## Written problem
Write out every line of text in each entry below word for word, leaving out the pictures.

§ §

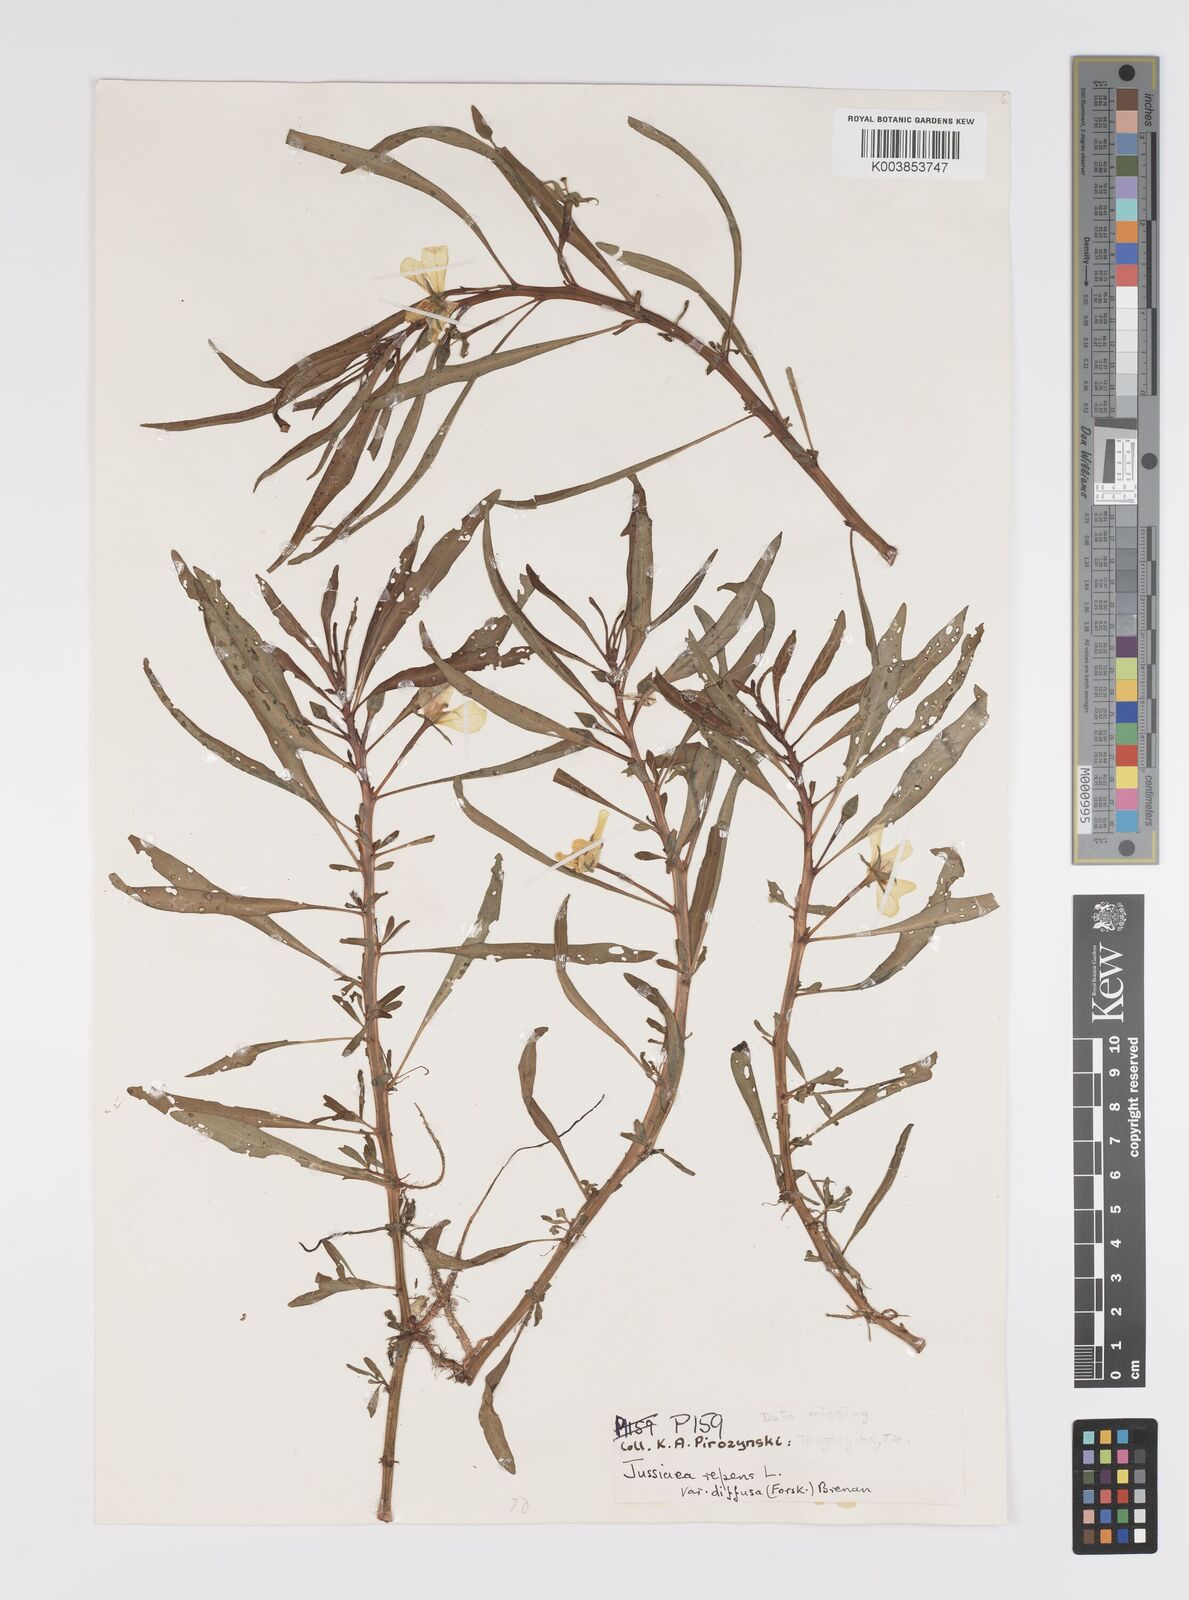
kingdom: Plantae
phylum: Tracheophyta
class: Magnoliopsida
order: Myrtales
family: Onagraceae
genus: Ludwigia
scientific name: Ludwigia adscendens
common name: Creeping water primrose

§ §

## Correct answer
kingdom: Plantae
phylum: Tracheophyta
class: Magnoliopsida
order: Myrtales
family: Onagraceae
genus: Ludwigia
scientific name: Ludwigia adscendens
common name: Creeping water primrose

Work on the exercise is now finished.